Extreme Multi-label Text Classification with Heterogeneous Network Data
- PhD Student:
- Imane Jebbar
- Co-Advisors :
- Zied Bouraoui
- Khalid Minaoui
- Funding : Artois, Université Mohammed V de Rabat
- Start year :
- 2024
Joint work with university Mohammed V of Rabat
This thesis focuses on developing new approaches for multi-label text classification (MLTC), a task that involves assigning multiple relevant labels to a given text from a very large set. MLTC has a wide range of important applications in the field of natural language processing, such as document categorization, sentiment analysis, and information retrieval. However, this task is particularly challenging due to several major issues: the label space is often extremely large, the label distribution is frequently imbalanced, and the dependencies between labels and words can be both rich and complex. Most existing methods fail to adequately account for these interdependencies or rely on linear models that cannot capture the nonlinear and contextual relationships inherent in the data. Our research focuses on a specific type of extreme multi-label classification (XMC) applied to network data enriched with textual content.
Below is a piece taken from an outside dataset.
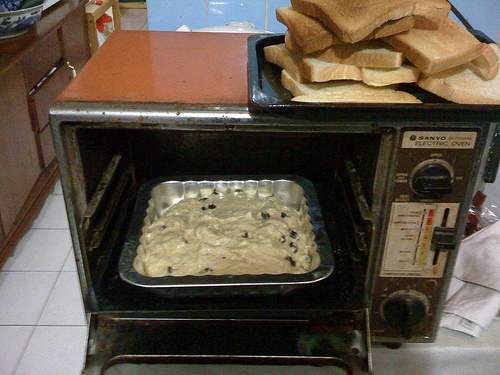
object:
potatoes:
[150, 186, 308, 283]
These networks, which encompass rich and complex relationships between various elements, are common in contexts such as social networks, citation graphs, or web structures. The textual content, in turn, refers to the information associated with the nodes or edges of these networks, such as tweets, user profiles, or descriptions linked to hyperlinks. Network data enriched with textual content is ubiquitous and plays a key role in numerous fields, including social media analysis, information retrieval, and natural language processing. The goal of this thesis is to push the boundaries of current approaches by fully leveraging the richness of network structures and textual content to better understand and model the complex relationships between labels and data.